A resolution plan typically has a provision that states that if a payment is made to the financial creditor pursuant to the resolution plan, any claim against the corporate debtor for such debt amounts stands satisfied, he explained.
A guarantor’s liability is co-extensive with the corporate debtor. Therefore, if a financial creditor wishes to have recourse against the guarantor for any unrecovered amounts then he or she should consider expressly carving out such right to recourse against the guarantor in the resolution plan.Divyanshu Pandey, Partner, JSA
3. A Subrogation Dilemma
Another principle of contract law that may have guarantors perplexed is the right of subrogation.
According to that - If the guarantor pays the debt amount, either partially or in full, it will have the right to recover this amount from the borrower, i.e., the guarantor replaces the original lender as the creditor of the borrower.
Pandey explains this issue with an example.
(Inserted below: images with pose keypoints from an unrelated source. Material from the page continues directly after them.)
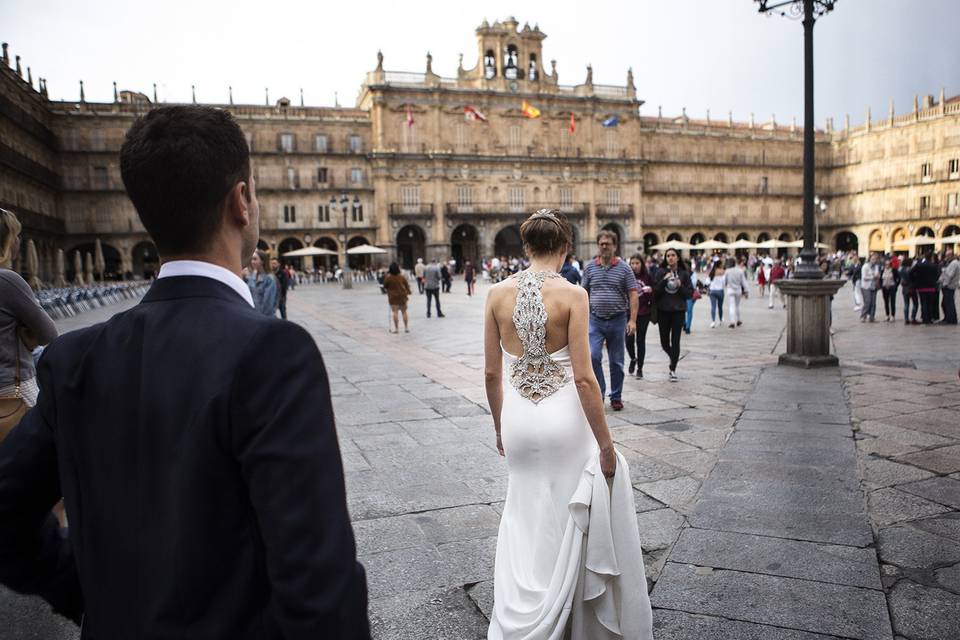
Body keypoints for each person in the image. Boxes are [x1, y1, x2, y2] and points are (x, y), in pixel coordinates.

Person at [0, 106, 370, 637]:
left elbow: (6, 514)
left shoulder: (75, 358)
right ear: (241, 202)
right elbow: (319, 587)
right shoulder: (272, 352)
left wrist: (84, 589)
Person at [483, 209, 652, 639]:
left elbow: (490, 374)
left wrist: (501, 427)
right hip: (562, 420)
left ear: (525, 247)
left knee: (523, 510)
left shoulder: (496, 294)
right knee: (566, 509)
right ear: (564, 248)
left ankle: (520, 611)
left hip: (518, 417)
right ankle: (568, 614)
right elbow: (583, 377)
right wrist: (606, 443)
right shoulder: (573, 294)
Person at [0, 208, 59, 442]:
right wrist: (28, 334)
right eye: (15, 235)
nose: (18, 242)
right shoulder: (7, 280)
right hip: (12, 391)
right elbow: (49, 334)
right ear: (6, 241)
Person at [581, 231, 638, 411]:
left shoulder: (624, 268)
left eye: (608, 243)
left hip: (618, 320)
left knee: (616, 361)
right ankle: (600, 393)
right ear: (598, 245)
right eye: (602, 243)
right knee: (593, 356)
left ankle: (616, 396)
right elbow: (583, 293)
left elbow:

Suppose the creditor had extended a Rs 100 loan to the borrower. Subsequently, from the resolution plan for the borrower the creditor receives Rs 40 and the resolution plan of the guarantor repays the creditor Rs 30, for this Rs 30 the guarantor can come after borrower by exercising subrogation rights (as provided under the Contract Act), Pandey said.
But can the guarantor be thwarted by the bidder who acquired the corporate debtor?
To protect oneself from future claims arising out of exercise of subrogation rights, a prudent bidder may either chose to provide for extinguishment of such claims as a term of the resolution plan (given that a resolution plan binds the guarantor) or may seek the right to claim the money back from the creditors if the creditors are able to recover such amounts, Pandey added.
In a situation of insolvency, it is unlikely that there would be any value left in the corporate debtor for the guarantor to recover its dues, while exercising its subrogation rights, Singh told BloombergQuint. Alternatively, the successful bidder would usually seek indemnity from the lenders for any claim from the guarantor, he agreed.
But this presumes that the guarantor has the right of subrogation, Arsiwala argued.
The main conflict is whether the guarantor will be entitled to the securities of the creditor - a right given to the guarantor under the Contract Act, 1872, but possibly limited by provisions of the IBC.Amir Arsiwala, Insolvency Lawyer, Bombay High Court
The Fate Of Guarantors
The Supreme Court has clarified that the guarantors do not have the benefit of borrower’s moratorium, but they have not yet dealt with the effect of pursuing a guarantor during the insolvency proceedings of the borrower or any of the issues raised in this story so far. It may look at these very differently , said Arsiwala.
The aim of the IBC is to resolve the insolvency of a corporate debtor, not recover the amounts owed, and it follows from this that a resolution plan will restructure the existing debts of an insolvent companies into either completely new debt - or, as in most cases, a settlement of all existing debt, he noted. Accordingly, if the liability of a corporate debtor comes to an end, the liability of a guarantor cannot continue, Arsiwala contended.
What then would be the fate of guarantors? Given that this issue crops up in many IBC cases, the courts and tribunals are likely to adjudicate on it sooner than later, experts say.